Except sometimes, I am not. Sometimes, I am the drowning swimmer who finds herself out beyond the surf. “She seems to be doggy-paddling. I think she’s fine,” some watchers say to each other. They turn back to their books, naps and cocktails. I begin to call out here and there. “I’m okay! I’m a little tired, but I’m okay!” Startled, they look up. “She’s okay,” they whisper, “She just said so.” Time passes. Miraculously, I’m still doggy-paddling. “Hey!” I cry out to the picnickers on the beach,”Hey!” Some keep eating. Maybe they didn’t hear me. Others carefully call out, “Are you okay?” “I think so!” I say. ‘You’ll let us know if you need something!” they say, returning to their distractions. The ones who are sensitive, the empaths, the ones who have also at some point doggy-paddled too long, the ones who are open and unafraid, the ones who understand that fears and insecurities are lifelong challenges to face, the ones who know that you never, ever leave someone who needs you alone in their terror, understand that maybe I’m not okay. Maybe I’m getting tired. They keep an eye on me. Eventually, fatigue catches up. I am deeply aware that I am not okay. I am tired, so tired. I see a gathering of lifeguards, and they are talking to each other on the beach. “Help!” I cry as loud as I can, “Help!” “We hear you!” one says. “We are calling a committee meeting to decide how to best help you!” “What?” I yell over the wind. I’m confused. Did they say to keep swimming? Are they coming? I keep swimming. Time passes. Days. Weeks. “Should I keep swimming? Can you please help me! I’m asking for help!” I gasp out. “Yes!” one yells, annoyance in their tone. “You don’t get to decide how we respond. We’ll get back to you when we have an update.”

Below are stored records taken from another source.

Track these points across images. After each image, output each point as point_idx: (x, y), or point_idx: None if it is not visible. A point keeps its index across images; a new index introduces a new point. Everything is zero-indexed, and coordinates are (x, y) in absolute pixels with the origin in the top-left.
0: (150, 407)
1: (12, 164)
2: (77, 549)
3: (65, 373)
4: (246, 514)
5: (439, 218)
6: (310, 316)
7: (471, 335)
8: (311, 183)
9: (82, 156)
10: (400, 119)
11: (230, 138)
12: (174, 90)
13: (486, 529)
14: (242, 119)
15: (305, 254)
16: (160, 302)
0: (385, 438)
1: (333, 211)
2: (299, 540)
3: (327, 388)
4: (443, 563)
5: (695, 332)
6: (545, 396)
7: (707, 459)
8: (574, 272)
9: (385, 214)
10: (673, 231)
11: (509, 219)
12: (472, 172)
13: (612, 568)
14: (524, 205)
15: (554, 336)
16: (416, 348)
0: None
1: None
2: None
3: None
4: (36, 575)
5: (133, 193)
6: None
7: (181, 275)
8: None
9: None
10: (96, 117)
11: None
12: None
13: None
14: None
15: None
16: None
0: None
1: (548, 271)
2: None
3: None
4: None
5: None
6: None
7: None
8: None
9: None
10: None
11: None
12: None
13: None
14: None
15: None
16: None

I stay confused for a time.

Then I decide to save myself. But not alone. Never alone. I calm my mind. I paddle carefully until I find my footing. So focused on the lifeguards, I hadn’t seen them. They had been watching, listening. They had been waiting the whole time. A cadre of people reaching out to grab hold of me. They pull me in. Give me warm blankets. Feed me. Pat my head until I fall asleep. “Rest, rest,” they say encouragingly. I close my eyes. I feel light as a feather. Another swim will happen another day. “Shhhh,” they whisper.

This is my story. It is an epic story of love and loss and life , and I want it to matter. And I tell you this particular story for this reason: no matter how you are doing and what you think you have to give, someone in your life is probably out there doggy-paddling. They may or may not be calling out for help. They may or may not be calling out specifically to you. But if you see them, if you hear them, you know. Do not look away. Do not be afraid. You can help. There is always a way. You can put out your hand. You can swim out there with some food. You can skywrite them encouragement. There is ALWAYS a way.

Listen. Hear. Respond. Mr. Rogers taught us to look for the helpers. Be the help. Be the helper.